2022年9月19日月曜日

俳句の勉強 38 子規忌


明治35年(1902年)9月19日は正岡子規の命日。

著名人の命日は、俳句では季語として残されています。正岡子規の命日は、「子規忌」あるいは「糸瓜(へちま)忌」、「獺祭(だっさい)忌」という季語になっています。

まずは子規の二人の門弟、虚子と碧梧桐の句を見てみましょう。

門葉の乱れもすこし獺祭忌 高濱虚子

天下の句見まもりおはす忌日かな 河東碧梧桐

「門葉」は血縁関係の一族という意味。そこから家臣、一門という意味合いでも使われます。虚子は、子規亡き後碧梧桐との確執が生じていますので、ちょっと意味深な感じ。一方の碧梧桐は、まさに「らしい」句で、季語無し、「おはす」という当時の尊敬語で、「皆のことを見守っておいでになる」という感じ。

「子規忌」という季語は、3音というところが俳句にしづらい。「子規の忌」という使い方をしている句もありました。また「し、き、き」とイ段の音が続くのも語感がきつく成ります。そういう意味では、子規の別名の「獺祭」とか、好きだった「糸瓜」の方が使いやすいかもしれません。

いずれにしても、忌日を詠むからには、対象となる故人に対する思いを感じさせるところが無いといけません。直接に子規と面識のあった虚子や碧梧桐と違って、「伝承」でしか知るすべがない現代人は、なかなか本質的な部分で難しいのは当たり前・・・という言い訳をしておいて、まずはボヤキ系の句を作ってみました。

子規の忌に眼明くこともなかりけり

月並みと言はれるだらふ子規忌なり

少しずつ勉強しているので、子規忌までにはましな句が作れるようになるはず・・・だったんですが、まったく開眼する気配もなく、おそらくどれをとっても月並みの言われてしまうだろうなというところ。

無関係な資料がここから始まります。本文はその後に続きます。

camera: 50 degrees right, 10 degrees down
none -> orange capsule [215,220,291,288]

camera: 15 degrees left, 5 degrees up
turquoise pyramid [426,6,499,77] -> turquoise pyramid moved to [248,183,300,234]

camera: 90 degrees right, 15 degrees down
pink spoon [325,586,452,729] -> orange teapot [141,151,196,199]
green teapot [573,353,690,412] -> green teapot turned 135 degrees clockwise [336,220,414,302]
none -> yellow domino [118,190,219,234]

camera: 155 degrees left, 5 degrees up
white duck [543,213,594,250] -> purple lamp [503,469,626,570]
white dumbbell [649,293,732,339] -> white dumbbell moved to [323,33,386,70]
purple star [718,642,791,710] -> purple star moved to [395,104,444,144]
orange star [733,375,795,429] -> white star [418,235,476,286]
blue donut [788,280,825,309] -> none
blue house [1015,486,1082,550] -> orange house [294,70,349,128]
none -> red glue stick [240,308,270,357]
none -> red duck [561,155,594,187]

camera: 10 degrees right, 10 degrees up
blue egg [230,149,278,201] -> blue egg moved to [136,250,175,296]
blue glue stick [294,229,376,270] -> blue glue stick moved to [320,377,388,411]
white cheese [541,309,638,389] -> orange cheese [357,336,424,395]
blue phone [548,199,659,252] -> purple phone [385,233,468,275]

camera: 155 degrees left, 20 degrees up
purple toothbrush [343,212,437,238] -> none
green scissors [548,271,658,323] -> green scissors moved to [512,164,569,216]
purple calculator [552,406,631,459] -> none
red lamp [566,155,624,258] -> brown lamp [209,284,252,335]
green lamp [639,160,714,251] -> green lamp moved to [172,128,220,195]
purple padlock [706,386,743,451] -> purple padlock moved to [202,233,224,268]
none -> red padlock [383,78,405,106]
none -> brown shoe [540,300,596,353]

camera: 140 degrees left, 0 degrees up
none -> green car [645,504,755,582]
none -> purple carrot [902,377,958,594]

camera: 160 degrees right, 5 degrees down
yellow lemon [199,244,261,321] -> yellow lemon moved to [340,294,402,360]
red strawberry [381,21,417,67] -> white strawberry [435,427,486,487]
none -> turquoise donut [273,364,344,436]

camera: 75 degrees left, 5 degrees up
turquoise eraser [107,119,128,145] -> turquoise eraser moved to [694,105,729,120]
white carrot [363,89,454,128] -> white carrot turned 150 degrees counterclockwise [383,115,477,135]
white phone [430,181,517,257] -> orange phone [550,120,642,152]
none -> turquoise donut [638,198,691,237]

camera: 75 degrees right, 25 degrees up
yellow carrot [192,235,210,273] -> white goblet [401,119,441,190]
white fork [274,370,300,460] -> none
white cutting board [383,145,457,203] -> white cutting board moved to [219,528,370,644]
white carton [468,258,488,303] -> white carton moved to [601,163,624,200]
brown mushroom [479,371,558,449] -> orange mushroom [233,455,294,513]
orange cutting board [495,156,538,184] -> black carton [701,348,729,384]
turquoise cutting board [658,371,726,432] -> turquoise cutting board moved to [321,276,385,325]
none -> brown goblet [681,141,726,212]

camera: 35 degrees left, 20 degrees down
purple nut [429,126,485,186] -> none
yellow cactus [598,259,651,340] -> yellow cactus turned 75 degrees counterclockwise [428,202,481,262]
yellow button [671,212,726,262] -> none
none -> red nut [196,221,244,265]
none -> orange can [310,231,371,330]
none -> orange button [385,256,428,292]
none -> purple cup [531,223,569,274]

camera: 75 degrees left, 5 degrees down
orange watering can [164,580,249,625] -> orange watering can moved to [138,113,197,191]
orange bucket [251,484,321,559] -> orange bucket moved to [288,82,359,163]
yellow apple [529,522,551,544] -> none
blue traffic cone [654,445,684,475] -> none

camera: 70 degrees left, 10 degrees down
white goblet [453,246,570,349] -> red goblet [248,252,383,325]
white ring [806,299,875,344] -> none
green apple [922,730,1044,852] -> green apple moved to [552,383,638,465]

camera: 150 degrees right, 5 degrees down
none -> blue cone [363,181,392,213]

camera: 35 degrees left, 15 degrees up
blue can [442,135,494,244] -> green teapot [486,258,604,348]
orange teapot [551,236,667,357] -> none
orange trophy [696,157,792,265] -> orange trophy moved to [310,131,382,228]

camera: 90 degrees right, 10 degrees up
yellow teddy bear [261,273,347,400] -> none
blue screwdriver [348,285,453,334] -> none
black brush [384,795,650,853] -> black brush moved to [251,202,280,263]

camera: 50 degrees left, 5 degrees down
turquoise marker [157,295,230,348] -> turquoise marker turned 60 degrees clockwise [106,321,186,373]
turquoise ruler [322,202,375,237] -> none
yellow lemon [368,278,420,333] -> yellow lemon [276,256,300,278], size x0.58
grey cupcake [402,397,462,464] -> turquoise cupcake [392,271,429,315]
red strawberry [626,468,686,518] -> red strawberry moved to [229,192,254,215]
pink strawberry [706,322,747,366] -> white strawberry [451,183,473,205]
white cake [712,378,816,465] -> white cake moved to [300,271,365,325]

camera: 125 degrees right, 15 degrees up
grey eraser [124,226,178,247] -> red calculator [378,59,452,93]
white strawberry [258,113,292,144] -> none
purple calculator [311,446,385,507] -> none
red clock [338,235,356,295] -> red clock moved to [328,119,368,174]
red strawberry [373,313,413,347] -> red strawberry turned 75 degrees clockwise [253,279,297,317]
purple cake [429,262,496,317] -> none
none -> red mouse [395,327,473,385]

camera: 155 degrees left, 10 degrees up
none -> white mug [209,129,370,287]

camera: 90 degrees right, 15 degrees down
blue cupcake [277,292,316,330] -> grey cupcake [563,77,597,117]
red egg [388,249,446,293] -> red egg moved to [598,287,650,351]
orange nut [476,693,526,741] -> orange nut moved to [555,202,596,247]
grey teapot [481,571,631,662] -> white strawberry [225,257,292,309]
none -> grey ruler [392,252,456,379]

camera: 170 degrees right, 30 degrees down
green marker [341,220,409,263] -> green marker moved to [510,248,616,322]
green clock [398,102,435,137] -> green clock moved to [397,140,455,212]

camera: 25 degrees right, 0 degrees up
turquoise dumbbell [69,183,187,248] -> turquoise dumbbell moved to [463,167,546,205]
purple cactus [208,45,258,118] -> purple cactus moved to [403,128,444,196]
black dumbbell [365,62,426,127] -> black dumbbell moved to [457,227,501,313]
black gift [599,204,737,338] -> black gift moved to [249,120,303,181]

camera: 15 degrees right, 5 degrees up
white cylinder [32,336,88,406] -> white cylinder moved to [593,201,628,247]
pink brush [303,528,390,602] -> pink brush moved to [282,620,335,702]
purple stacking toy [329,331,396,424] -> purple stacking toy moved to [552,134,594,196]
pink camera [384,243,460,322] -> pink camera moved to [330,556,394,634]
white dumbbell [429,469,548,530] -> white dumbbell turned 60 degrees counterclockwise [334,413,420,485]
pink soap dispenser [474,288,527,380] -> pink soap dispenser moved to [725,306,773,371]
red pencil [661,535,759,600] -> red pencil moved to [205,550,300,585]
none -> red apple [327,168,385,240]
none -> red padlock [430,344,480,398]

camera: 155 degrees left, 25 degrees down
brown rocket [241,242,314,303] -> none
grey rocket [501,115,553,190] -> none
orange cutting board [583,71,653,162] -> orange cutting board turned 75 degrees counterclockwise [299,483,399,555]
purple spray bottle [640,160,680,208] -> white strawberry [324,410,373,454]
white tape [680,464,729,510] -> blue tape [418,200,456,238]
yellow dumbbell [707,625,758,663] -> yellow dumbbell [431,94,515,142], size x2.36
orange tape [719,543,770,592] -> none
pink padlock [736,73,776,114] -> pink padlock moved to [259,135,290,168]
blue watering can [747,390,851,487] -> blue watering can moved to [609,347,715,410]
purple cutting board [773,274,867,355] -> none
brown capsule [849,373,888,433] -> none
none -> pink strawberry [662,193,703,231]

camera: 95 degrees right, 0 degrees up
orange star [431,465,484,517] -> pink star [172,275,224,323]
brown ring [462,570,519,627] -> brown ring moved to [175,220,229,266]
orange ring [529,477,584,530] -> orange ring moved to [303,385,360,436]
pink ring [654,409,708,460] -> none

ちょっとでも俳句っぽくするために、文語表現を使うという姑息な技を知ったかぶりで出してみたものの、目糞鼻糞耳糞の域ですよね。

獺祭忌酒に変わりて三十年

姿消す獺祭残す裾野かな

獺祭は子規が使っていたペンネームの一つに獺祭書屋というのがあったことから。獺祭は、1990年代以来、日本酒の人気銘柄として知られています。これも子規の名前が命名のヒントになったそうです。獺祭は本来は動物のカワウソのこと。ただし、ニホンカワウソは絶滅危惧種、あるいは絶滅したとされています。1970年代末に目撃されたのが最後らしい。子規もカワウソも姿を消しましたが、その裾野はひろくひろがっています。

糸瓜忌に手元にあるのは茘枝かな

糸瓜忌や黒珈琲と三句の挙

瓜科の野菜では、糸瓜は最近はあまり見かけません。うちの冷蔵庫にあるのもゴーヤ(茘枝)だけなので、これで子規を偲びたいと思います。さて、最後はちょっと深みがある句になりました。子規の糸瓜を詠んだ絶筆三句は、執念の作品です。糸瓜そのものも当然なんですが、子規の生き様の最後のこだわりみたいなものが伝わってきます。そこで、自分のこだわりである砂糖・ミルクをいれないブラック・コーヒーを中に挟んでみました。

出来はともかく、俳句を作り楽しむ上で、正岡子規の功績は忘れることができません。少しでも子規にあやかってみたいところで、じたばたするのもトレーニングです。